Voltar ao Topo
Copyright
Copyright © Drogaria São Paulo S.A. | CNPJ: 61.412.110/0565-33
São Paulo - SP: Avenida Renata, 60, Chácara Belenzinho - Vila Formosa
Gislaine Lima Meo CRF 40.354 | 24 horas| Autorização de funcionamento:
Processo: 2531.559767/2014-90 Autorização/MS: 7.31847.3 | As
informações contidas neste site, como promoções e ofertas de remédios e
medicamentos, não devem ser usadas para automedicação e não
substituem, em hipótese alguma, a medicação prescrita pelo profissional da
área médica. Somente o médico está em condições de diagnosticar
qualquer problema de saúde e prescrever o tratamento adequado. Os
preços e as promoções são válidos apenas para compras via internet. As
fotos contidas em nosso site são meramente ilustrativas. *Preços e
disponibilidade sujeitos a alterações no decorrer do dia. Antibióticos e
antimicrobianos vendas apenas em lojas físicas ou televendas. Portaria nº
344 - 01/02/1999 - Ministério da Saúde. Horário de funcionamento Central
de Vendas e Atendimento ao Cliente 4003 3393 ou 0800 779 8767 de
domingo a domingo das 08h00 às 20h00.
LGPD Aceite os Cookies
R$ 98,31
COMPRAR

-*-

### EXERCISE DIRECTIONS
Please transcribe exactly the line containing "qualquer problema de" and every line after it to the end of the data, and no other lines.

### EXERCISE RESPONSE
qualquer problema de saúde e prescrever o tratamento adequado. Os
preços e as promoções são válidos apenas para compras via internet. As
fotos contidas em nosso site são meramente ilustrativas. *Preços e
disponibilidade sujeitos a alterações no decorrer do dia. Antibióticos e
antimicrobianos vendas apenas em lojas físicas ou televendas. Portaria nº
344 - 01/02/1999 - Ministério da Saúde. Horário de funcionamento Central
de Vendas e Atendimento ao Cliente 4003 3393 ou 0800 779 8767 de
domingo a domingo das 08h00 às 20h00.
LGPD Aceite os Cookies
R$ 98,31
COMPRAR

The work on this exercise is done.